WORK REQUEST:
Copy out every row below word for word, but leave the pictures out.

MATERIAL PROVIDED:
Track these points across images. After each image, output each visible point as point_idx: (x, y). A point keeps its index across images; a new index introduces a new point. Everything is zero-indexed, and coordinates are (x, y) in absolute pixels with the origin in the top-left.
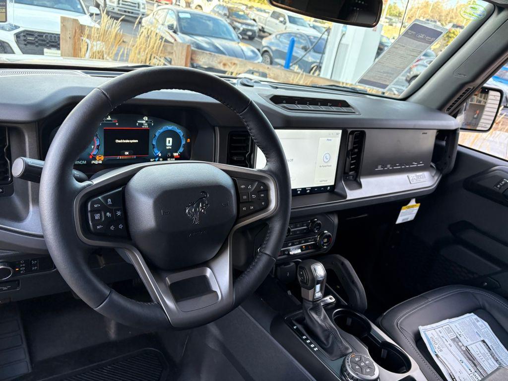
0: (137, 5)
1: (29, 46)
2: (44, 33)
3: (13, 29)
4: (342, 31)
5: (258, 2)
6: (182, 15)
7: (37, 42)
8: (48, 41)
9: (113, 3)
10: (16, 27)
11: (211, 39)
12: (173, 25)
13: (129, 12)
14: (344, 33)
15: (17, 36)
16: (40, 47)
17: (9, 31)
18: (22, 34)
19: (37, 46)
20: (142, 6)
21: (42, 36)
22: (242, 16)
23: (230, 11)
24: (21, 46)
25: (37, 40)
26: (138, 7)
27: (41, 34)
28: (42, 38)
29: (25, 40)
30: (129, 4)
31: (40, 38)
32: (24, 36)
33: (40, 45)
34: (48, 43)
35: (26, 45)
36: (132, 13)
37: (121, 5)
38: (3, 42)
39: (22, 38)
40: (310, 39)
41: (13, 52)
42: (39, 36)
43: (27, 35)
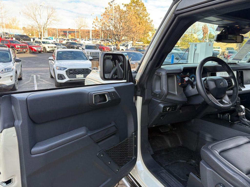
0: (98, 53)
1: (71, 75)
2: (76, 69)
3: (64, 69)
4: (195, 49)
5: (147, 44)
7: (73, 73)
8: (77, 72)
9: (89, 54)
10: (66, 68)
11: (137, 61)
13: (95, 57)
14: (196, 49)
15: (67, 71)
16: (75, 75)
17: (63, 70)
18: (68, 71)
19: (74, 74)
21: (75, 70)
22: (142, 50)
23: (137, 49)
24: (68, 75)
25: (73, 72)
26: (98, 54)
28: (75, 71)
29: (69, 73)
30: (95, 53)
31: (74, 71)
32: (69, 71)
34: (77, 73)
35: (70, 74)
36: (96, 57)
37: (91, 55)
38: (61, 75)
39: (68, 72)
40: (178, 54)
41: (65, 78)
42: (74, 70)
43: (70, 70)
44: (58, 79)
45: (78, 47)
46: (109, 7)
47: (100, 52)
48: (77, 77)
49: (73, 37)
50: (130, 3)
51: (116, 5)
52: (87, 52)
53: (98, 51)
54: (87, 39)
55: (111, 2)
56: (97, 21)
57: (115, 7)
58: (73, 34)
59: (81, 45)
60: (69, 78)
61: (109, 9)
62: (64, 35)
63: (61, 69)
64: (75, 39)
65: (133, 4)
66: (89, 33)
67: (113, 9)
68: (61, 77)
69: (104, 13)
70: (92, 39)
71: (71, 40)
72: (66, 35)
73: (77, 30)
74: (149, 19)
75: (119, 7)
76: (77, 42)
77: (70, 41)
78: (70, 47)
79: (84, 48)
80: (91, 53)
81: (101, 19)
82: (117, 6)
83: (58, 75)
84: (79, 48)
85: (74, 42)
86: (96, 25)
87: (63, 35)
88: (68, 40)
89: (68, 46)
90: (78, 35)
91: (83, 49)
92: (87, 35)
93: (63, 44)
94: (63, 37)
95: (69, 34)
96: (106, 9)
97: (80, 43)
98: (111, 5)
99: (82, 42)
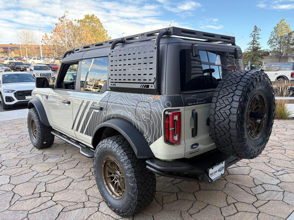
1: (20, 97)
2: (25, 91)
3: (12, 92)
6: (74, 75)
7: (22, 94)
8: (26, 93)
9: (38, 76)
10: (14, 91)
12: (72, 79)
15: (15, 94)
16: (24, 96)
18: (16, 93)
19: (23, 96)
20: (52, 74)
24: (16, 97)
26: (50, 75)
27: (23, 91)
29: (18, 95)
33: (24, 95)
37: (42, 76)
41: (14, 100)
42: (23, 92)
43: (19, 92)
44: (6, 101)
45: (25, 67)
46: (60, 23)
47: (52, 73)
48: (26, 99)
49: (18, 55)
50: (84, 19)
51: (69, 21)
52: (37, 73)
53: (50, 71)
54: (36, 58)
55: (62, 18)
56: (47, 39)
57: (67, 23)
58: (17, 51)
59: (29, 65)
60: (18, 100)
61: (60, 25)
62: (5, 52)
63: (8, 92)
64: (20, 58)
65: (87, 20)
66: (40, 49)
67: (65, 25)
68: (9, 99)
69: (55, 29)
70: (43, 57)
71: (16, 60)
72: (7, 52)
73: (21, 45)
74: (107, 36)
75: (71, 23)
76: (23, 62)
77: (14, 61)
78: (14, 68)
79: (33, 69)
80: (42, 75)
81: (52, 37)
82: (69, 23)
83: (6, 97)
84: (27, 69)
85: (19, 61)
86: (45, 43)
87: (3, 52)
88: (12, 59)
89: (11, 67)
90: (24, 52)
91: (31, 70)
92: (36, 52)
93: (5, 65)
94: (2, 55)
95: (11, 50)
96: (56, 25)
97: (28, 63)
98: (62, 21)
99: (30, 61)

RESULT OF THE EXERCISE:
Track these points across images. After each image, output each visible point as point_idx: (x, y). A point keeps its index across images; a new index introduces a new point. Everything is zero-indexed, and coordinates are (x, y) in absolute pixels with the origin in the top-left.
0: (137, 5)
1: (29, 46)
2: (44, 33)
3: (13, 29)
4: (342, 31)
5: (258, 2)
6: (182, 15)
7: (37, 42)
8: (48, 41)
9: (113, 3)
10: (16, 27)
11: (211, 39)
12: (173, 25)
13: (129, 12)
14: (344, 33)
15: (17, 36)
16: (40, 47)
17: (9, 31)
18: (22, 34)
19: (37, 46)
20: (142, 6)
21: (42, 36)
22: (242, 16)
23: (230, 11)
24: (21, 46)
25: (37, 40)
26: (138, 7)
27: (41, 34)
28: (42, 38)
29: (25, 40)
30: (129, 4)
31: (40, 38)
32: (24, 36)
33: (40, 45)
34: (48, 43)
35: (26, 45)
36: (132, 13)
37: (121, 5)
38: (3, 42)
39: (22, 38)
40: (310, 39)
41: (13, 52)
42: (39, 36)
43: (27, 35)
0: (98, 53)
1: (71, 75)
2: (76, 69)
3: (64, 69)
4: (195, 49)
5: (147, 44)
7: (73, 73)
8: (77, 72)
9: (89, 54)
10: (66, 68)
11: (137, 61)
13: (95, 57)
14: (196, 49)
15: (67, 71)
16: (75, 75)
17: (63, 70)
18: (68, 71)
19: (74, 74)
21: (75, 70)
22: (142, 50)
23: (137, 49)
24: (68, 75)
25: (73, 72)
26: (98, 54)
28: (75, 71)
29: (69, 73)
30: (95, 53)
31: (74, 71)
32: (69, 71)
34: (77, 73)
35: (70, 74)
36: (96, 57)
37: (91, 55)
38: (61, 75)
39: (68, 72)
40: (178, 54)
41: (65, 78)
42: (74, 70)
43: (70, 70)
44: (58, 79)
45: (78, 47)
46: (109, 7)
47: (100, 52)
48: (77, 77)
49: (73, 37)
50: (130, 3)
51: (116, 5)
52: (87, 52)
53: (98, 51)
54: (87, 39)
55: (111, 2)
56: (97, 21)
57: (115, 7)
58: (73, 34)
59: (81, 45)
60: (69, 78)
61: (109, 9)
62: (64, 35)
63: (61, 69)
64: (75, 39)
65: (133, 4)
66: (89, 33)
67: (113, 9)
68: (61, 77)
69: (104, 13)
70: (92, 39)
71: (71, 40)
72: (66, 35)
73: (77, 30)
74: (149, 19)
75: (119, 7)
76: (77, 42)
77: (70, 41)
78: (70, 47)
79: (84, 48)
80: (91, 53)
81: (101, 19)
82: (117, 6)
83: (58, 75)
84: (79, 48)
85: (74, 42)
86: (96, 25)
87: (63, 35)
88: (68, 40)
89: (68, 46)
90: (78, 35)
91: (83, 49)
92: (87, 35)
93: (63, 44)
94: (63, 37)
95: (69, 34)
96: (106, 9)
97: (80, 43)
98: (111, 5)
99: (82, 42)
1: (20, 97)
2: (25, 91)
3: (12, 92)
6: (74, 75)
7: (22, 94)
8: (26, 93)
9: (38, 76)
10: (14, 91)
12: (72, 79)
15: (15, 94)
16: (24, 96)
18: (16, 93)
19: (23, 96)
20: (52, 74)
24: (16, 97)
26: (50, 75)
27: (23, 91)
29: (18, 95)
33: (24, 95)
37: (42, 76)
41: (14, 100)
42: (23, 92)
43: (19, 92)
44: (6, 101)
45: (25, 67)
46: (60, 23)
47: (52, 73)
48: (26, 99)
49: (18, 55)
50: (84, 19)
51: (69, 21)
52: (37, 73)
53: (50, 71)
54: (36, 58)
55: (62, 18)
56: (47, 39)
57: (67, 23)
58: (17, 51)
59: (29, 65)
60: (18, 100)
61: (60, 25)
62: (5, 52)
63: (8, 92)
64: (20, 58)
65: (87, 20)
66: (40, 49)
67: (65, 25)
68: (9, 99)
69: (55, 29)
70: (43, 57)
71: (16, 60)
72: (7, 52)
73: (21, 45)
74: (107, 36)
75: (71, 23)
76: (23, 62)
77: (14, 61)
78: (14, 68)
79: (33, 69)
80: (42, 75)
81: (52, 37)
82: (69, 23)
83: (6, 97)
84: (27, 69)
85: (19, 61)
86: (45, 43)
87: (3, 52)
88: (12, 59)
89: (11, 67)
90: (24, 52)
91: (31, 70)
92: (36, 52)
93: (5, 65)
94: (2, 55)
95: (11, 50)
96: (56, 25)
97: (28, 63)
98: (62, 21)
99: (30, 61)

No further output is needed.